Fast-forward to 2015. Spectre is the fourth film featuring the latest James Bond, played by Daniel Craig, and the first in decades allowed to include Bond’s arch-nemesis, Ernst Stravro Blofeld, and his criminal organization, SPECTRE (the acronym used to stand for “Special Executive for Counter-intelligence, Terrorism, Revenge and Extortion”; now it stands for nothing). By coincidence, Blofeld is also the character who inspired Dr. Evil.

As is the fashion of the day, though, Blofeld (Christoph Waltz) wasn’t allowed to simply be Blofeld. Even though the movie was called Spectre (Blofeld’s organization), even though Christoph Waltz was the obvious guy you’d cast as Blofeld, the production insisted he wasn’t playing Blofeld. When Waltz first appeared onscreen in Spectre it was as “Franz Oberhauser.” Eventually, in a lengthy torture scene, Oberhauser announced his other name and his Goldmembery origin. He wasn’t just some deranged terrorist fixated on James Bond for no good reason; he was a deranged terrorist fixated on James Bond for a sort-of good reason. Blofeld and Bond were adoptive brothers.

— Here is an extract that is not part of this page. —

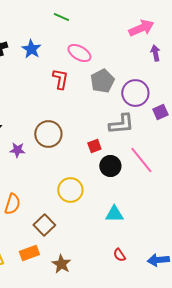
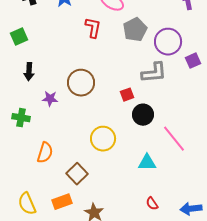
pink line: (141, 160) -> (174, 139), moved

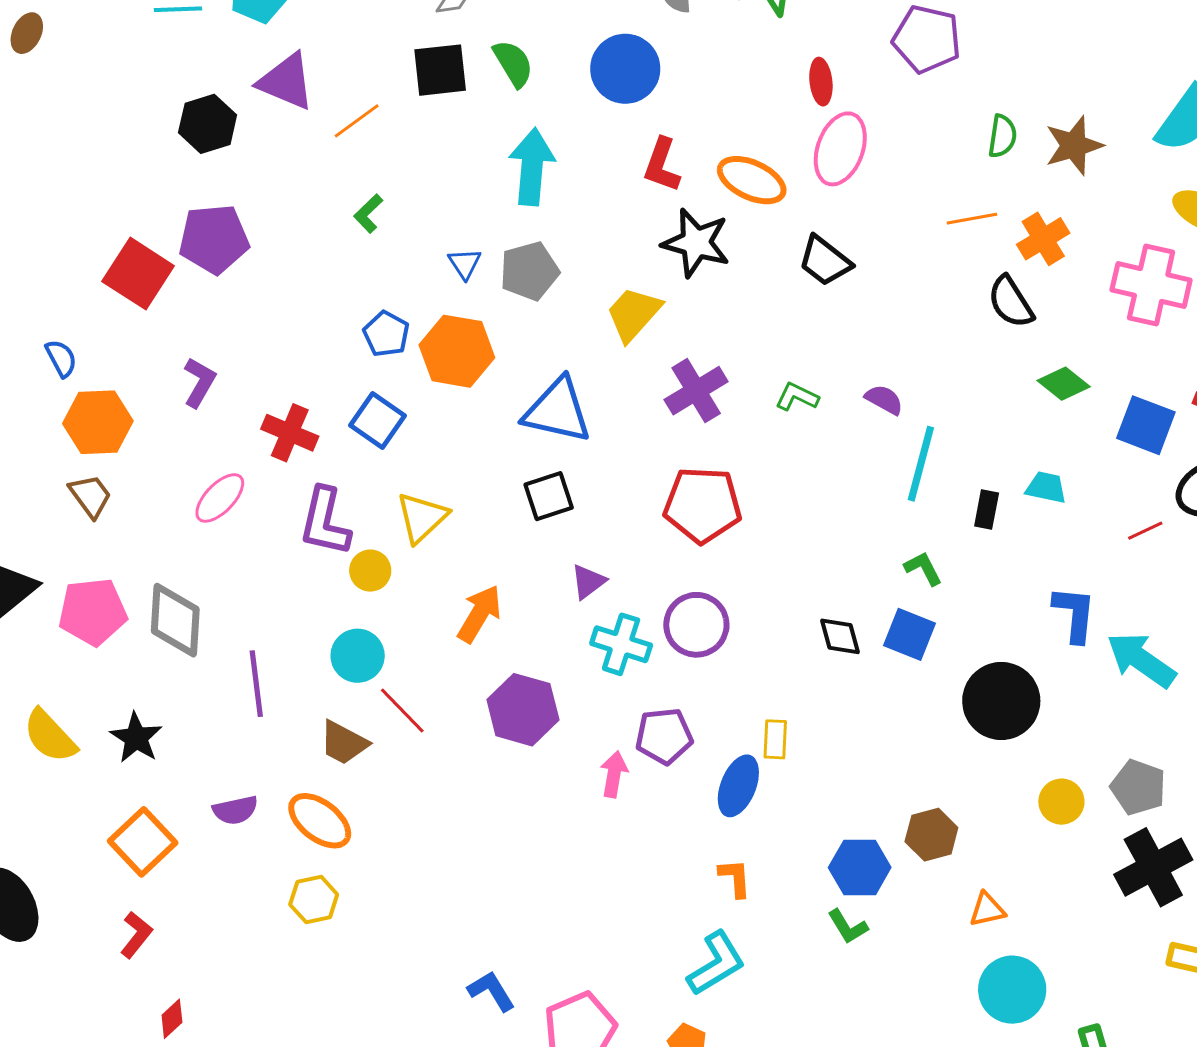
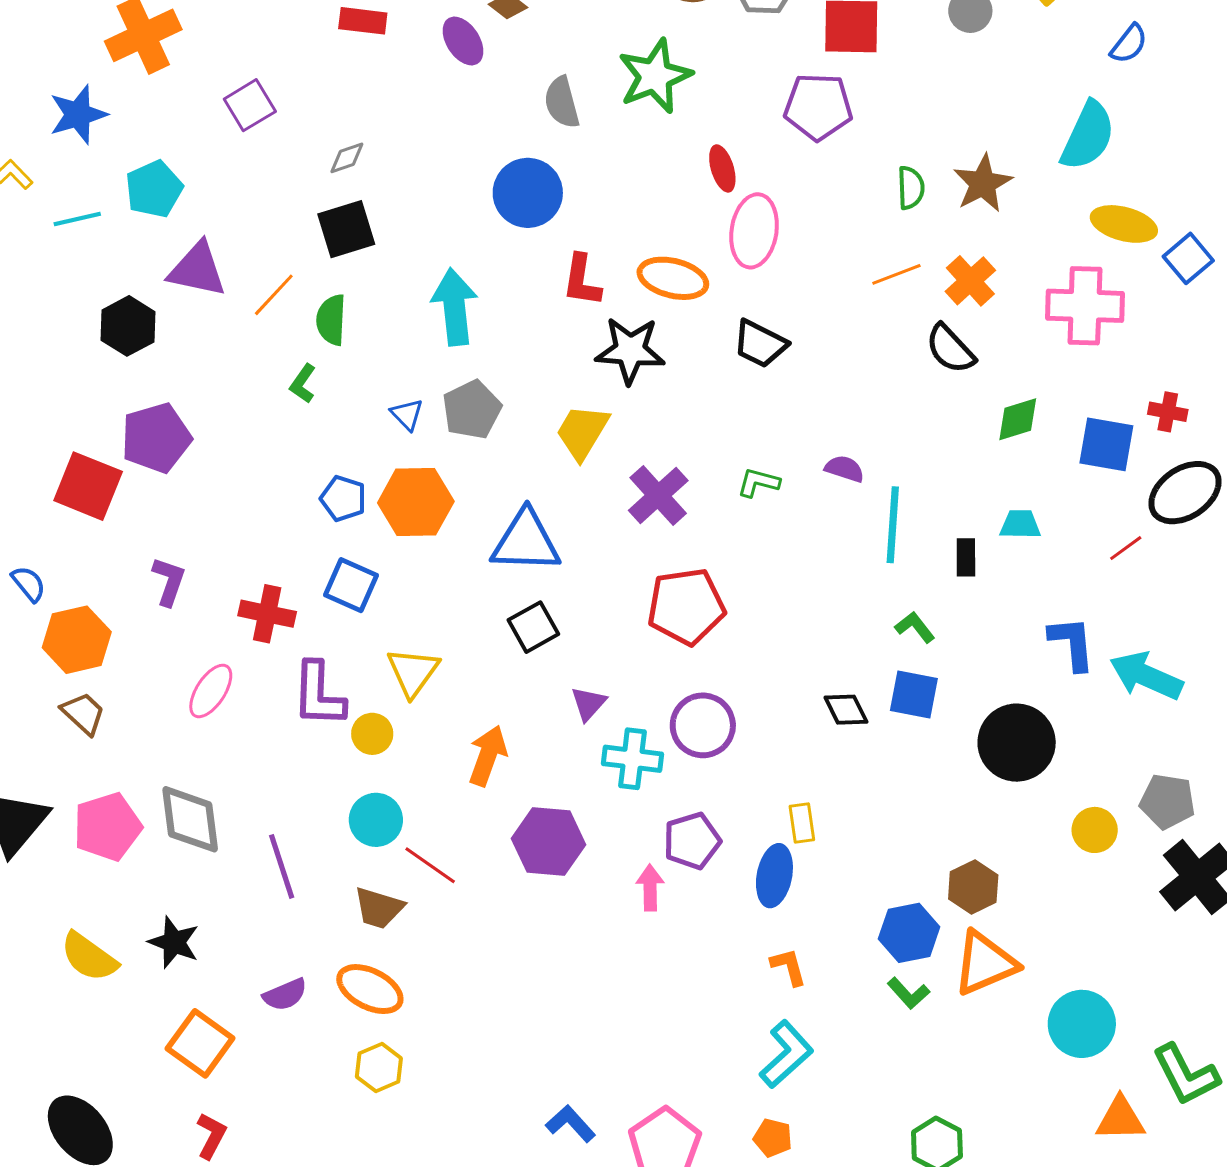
green semicircle: (513, 63) -> (331, 320), moved, turned -135
green diamond: (1064, 384) -> (1018, 419), turned -45
orange triangle: (987, 910) -> (985, 963), moved, size x1.8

Spectre didn’t copy Goldmember exactly. The two foes don’t set aside their differences to take down a third madman intent on destroying the world. Their father isn’t an onscreen character. And Blofeld doesn’t rap his own version of Jay-Z’s “Hard Knock Life.” But the central dynamic and big reveal are shockingly similar.

In retrospect, this helps illuminate why Spectre was such a disappointment after the heights of Casino Royale and Skyfall. The James Bond series, which had been floundering when Austin Powers ascended to the summit of popular culture, regained its mojo specifically by rejecting all the stuff the Powers series liked to mock. Gone were the gadgets, the catchphrases, the mindless shagging. Daniel Craig was the anti-Austin Powers. That’s why people liked him.

Then they went and shoved his Bond in a storyline that didn’t just evoke Austin Powers, it was actually recycled from Austin Powers. Even worse, it repurposed that storyline while leeching out all of its jokes, which left you with a goofy concept played with deadly seriousness. Dumb as the whole arch-enemies-are-really-brothers thing was in Goldmember, at least there it was done with tongue planted firmly in cheek. Spectre tried to pass that off as a genuine revelation, one that supposedly explained the long and tortured history of the two men. (It didn’t.)

Pitting Craig’s Bond against a soft-spoken psychopath in a jacket with no lapels was the kind of cliché audiences had tired of long before Mike Myers started satirizing 007. Doing that in 2016 after three Austin Powers movies? Throw me a frickin’ bone here.